O segmento de aços especiais (Brasil, Espanha e Estados Unidos) comercializou 2,7 milhões de toneladas em 2008, uma alta de 30,2% em comparação com o período anterior, o que se deveu à consolidação da Macsteel. A produção de aço, como conseqüência, apresentou aumento de 23,5%, chegando a 2,9 milhões de toneladas.

Plano de investimentos é atualizado
 
De janeiro a dezembro, os investimentos somaram US$ 5,1 bilhões, dos quais US$ 3,7 bilhões foram destinados ao pagamento de aquisições e US$ 1,4 bilhão para expansão e atualização tecnológica das plantas industriais.
Do total de US$ 3,7 bilhões destinados às aquisições, destacam-se US$ 2,9 bilhões para a expansão da operação no segmento de aços especiais – compra da Macsteel (EUA) e de participações acionárias na Aços Villares (Brasil) e na Sidenor (Espanha) – US$ 477 milhões para a ampliação das atividades na América Latina (exceto Brasil), US$ 304 milhões para o Canadá e os Estados Unidos e US$ 47 milhões para o Brasil. Todas essas operações já foram detalhadas em divulgações anteriores.
 
O valor de US$ 1,4 bilhão em investimentos para ativo imobilizado em 2008 dividiu-se da seguinte forma: US$ 798 milhões para as unidades no Brasil, US$ 168 milhões para o Canadá e Estados Unidos, US$ 200 milhões para a América Latina (exceto Brasil) e US$ 233 milhões para o segmento de aços especiais (Brasil, Espanha e Estados Unidos).
O plano de investimentos de US$ 6,4 bilhões para 2008-2010 foi ajustado à desvalorização do real no ano. Com isso, o montante passou para US$ 5 bilhões, sem cancelamentos de projetos, mas com revisão de seus cronogramas de execução, os quais estão sujeitos à evolução das condições econômicas futuras. Do total de US$ 5 bilhões, já foi investido US$ 1,4 bilhão em 2008. Os demais US$ 3,6 bilhões serão investidos nos próximos cinco anos, passíveis de redução, considerando que o custo dos equipamentos industriais poderá ser menor em comparação com o ano de 2008. Nesses valores não estão incluídas aquisições.

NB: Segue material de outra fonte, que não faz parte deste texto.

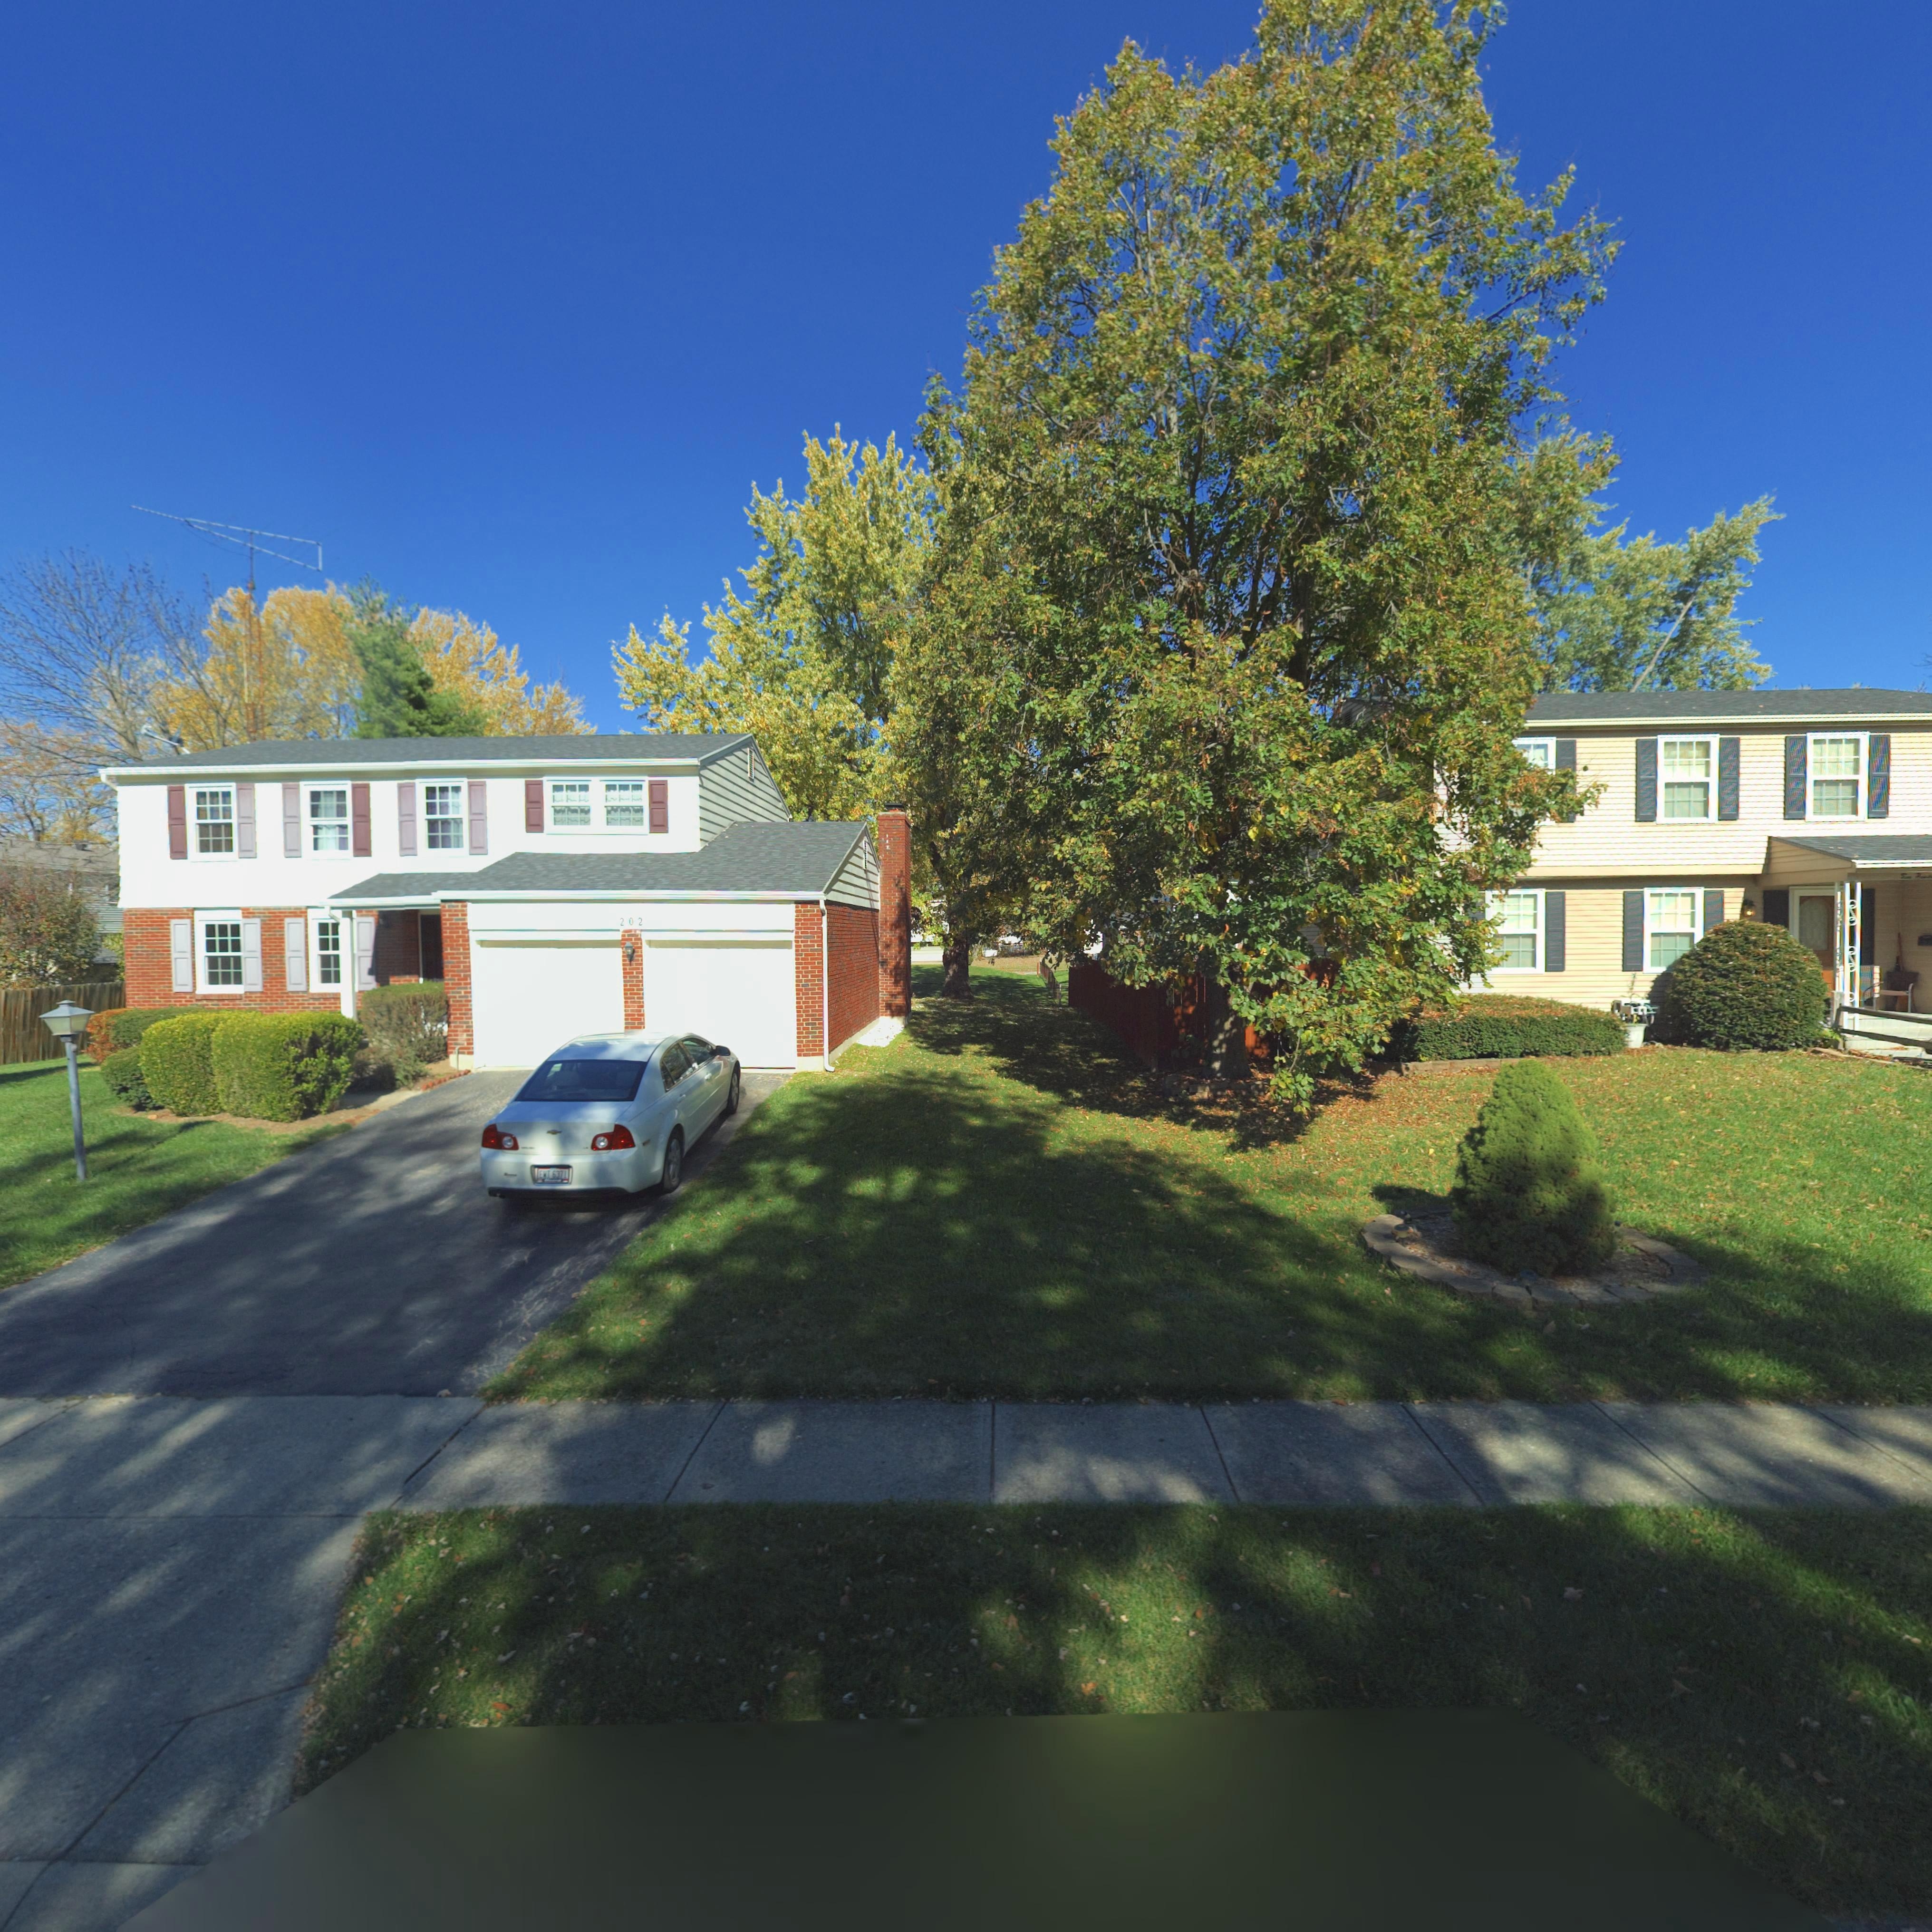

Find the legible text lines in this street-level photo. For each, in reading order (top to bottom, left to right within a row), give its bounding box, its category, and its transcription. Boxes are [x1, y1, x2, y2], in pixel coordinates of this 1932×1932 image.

[619, 917, 643, 927] StreetNumber: 202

Pagamento de dividendos ocorre no dia 12 de março
 
O pagamento dos dividendos referentes ao quarto trimestre de 2008 ocorrerá no dia 12 de março. A remuneração aos acionistas terá como base as posições detidas no dia 2 de março. Os dividendos pagos trimestralmente têm como base de cálculo o lucro líquido apurado em IFRS (International Financial Reporting Standards).
 
Para os acionistas da Gerdau S.A, serão destinados R$ 56,8 milhões, equivalentes a R$ 0,04 por ação. Aos acionistas da Metalúrgica Gerdau S.A, serão pagos R$ 40,6 milhões, o que representa R$ 0,10 por ação.
 
De janeiro a dezembro, foram distribuídos mais de R$ 1 bilhão para os detentores de ações da Gerdau S.A. e acima de R$ 500 milhões para os acionistas da Metalúrgica Gerdau S.A.

Sobre a Gerdau
 
A Gerdau é líder na produção de aços longos nas Américas e líder mundial em aços longos especiais para a indústria automotiva. Possui operações nas Américas, Europa e Ásia, as quais somam uma capacidade instalada de 26 milhões de toneladas de aço. É a maior recicladora da América Latina e, no mundo, reaproveita mais de 16 milhões de toneladas de sucata anualmente. Com mais de 140 mil acionistas, as empresas de capital aberto da Gerdau estão listadas nas bolsas de valores de São Paulo (Bovespa: GGBR4, GGBR3, GOAU4 e GOAU3), Nova Iorque (NYSE: GNA, GGB), Toronto (GNA) e Madri (Latibex: XGGB).